### Stated exercise A
Do these statements agree with the forum thread on power loss through resistance? (i) The reply signed Alex says the voltage drop across the resistor stays the same whatever the load current. (ii) The constant current drivers mentioned in the thread work on the switching regulator principle using PWM. (iii) The first post describes a flashlight tube with 0 tolerance between the cylinder walls and the batteries. Answer yes or no for each, and quote the deciding words of the thread.
### Stated exercise B
Continue the forum thread on power loss through resistance from the point where it stops.

Power loss through resistance?

[rubixx]

OK, well the forum says elementary questions, so should be easy ..

My question is:

If i increase the voltage in my circuit by adding extra batteries in series, and then drop to nominal voltage
with a resistor, will 100% of excess voltage be dissipated by the resistor in form of heat and leave me with the same mAH as when i started?
Given connecting batteries in parallel would be easier in most cases, but in a flashlight tube, for example, when there is 0 tolerance between the cylinder walls and batteries and adding a resistor would be easier.. I cant figure this out!!

 

[alexan_e]

If i increase the voltage in my circuit by adding extra batteries in series, and then drop to nominal voltage
with a resistor, will 100% of excess voltage be dissipated by the resistor in form of heat and leave me with the same mAH as when i started?

The way you put is yes but

a) I don't see the reason to increase the voltage just to heat a resistor without any other benefit

b) the voltage drop across the resistor will vary according to the load current so you can't expect a constant voltage drop

There are constant current driver that can be used (usually with leds), these can actually get advantage of the higher voltage and consume lower battery power and last longer.
These regulators use the switching regulator principle using PWM so the efficiency is high.

Alex

 

[snicolasss]

@rubixx,

If your Flashlight is based on LED it has a constant voltage drop, so the resistor will drop the extra voltage, but be careful, remember Ohm's law:
Current = Voltage/Resistance
Then the extra voltage will automatically rice the current, and it can damage your tube.

### Recorded data
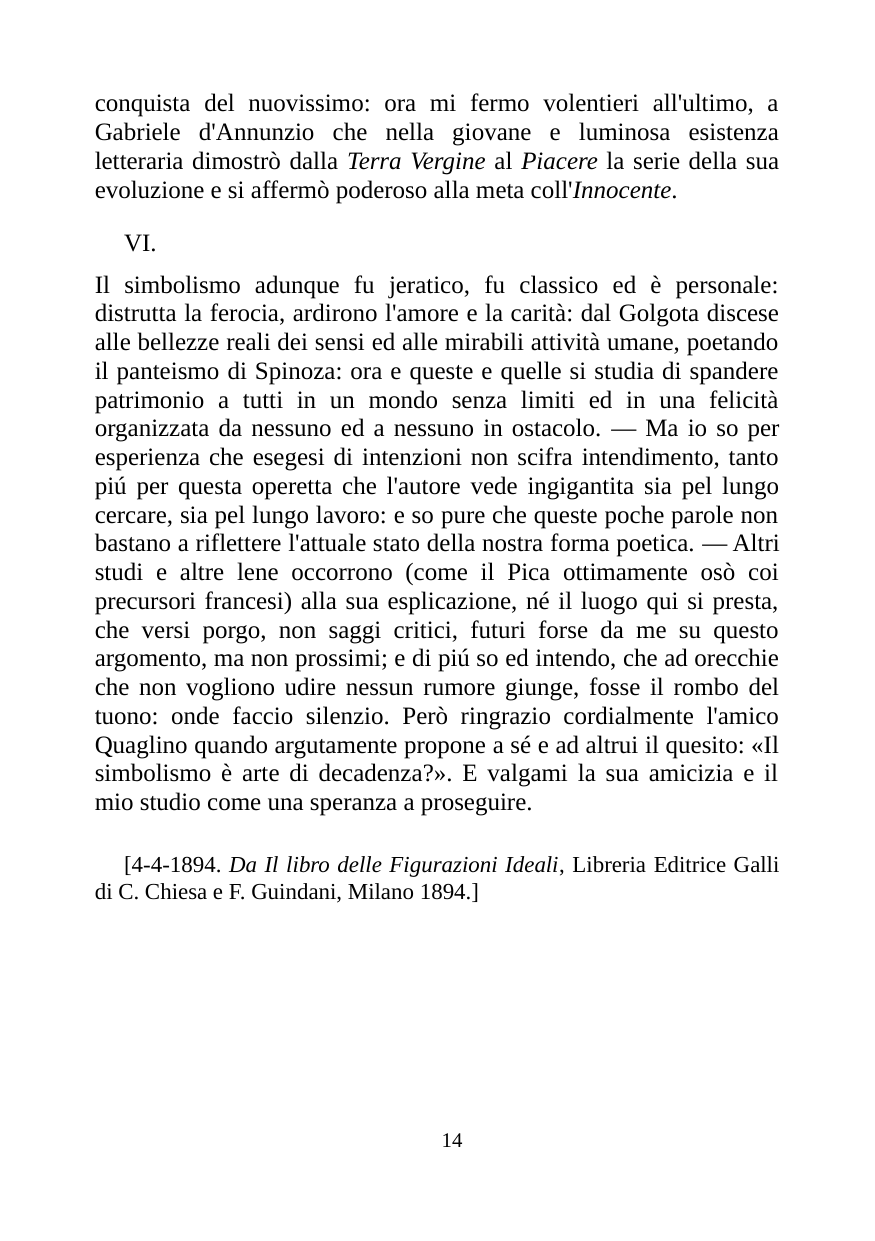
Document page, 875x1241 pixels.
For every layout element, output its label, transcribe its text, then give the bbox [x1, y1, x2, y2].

### Reply A
(i) No: "the voltage drop across the resistor will vary according to the load current so you can't expect a constant voltage drop"
(ii) Yes: "These regulators use the switching regulator principle using PWM so the efficiency is high."
(iii) Yes: "when there is 0 tolerance between the cylinder walls and batteries"

### Reply B
good luck.

-Snicolasss

 

[rubixx]

Thanks for the feedback, its still a bit cloudy for me so ill exaggerate the situation..

If i have 1x 10V 1000mAh battery and a light that consumes 1A at 10V it should run for about 1 hour right?
So now I connect 10x 10V 1000mAh batteries in series for 100V(still 1000mAh) and a resistor (90Ω) ? Will the lamp run for longer (><10hs) before the batteries go dead? because it should be 100Wh of capacity in the batts and the lamp draw 10w? Or is resistor sending other 90w to burn the butts of passing flies and only last 1hr the light?

Sorry for so complicated but my head wants to explode...

 

[vinodstanur]

If it is a 1 Ah battery then it will get finished by 1 hour if you take constant current of 1A.
So, even if the batteries are connected series , 1 A flows through each cell in your case. So, all will get finished by 1 hour....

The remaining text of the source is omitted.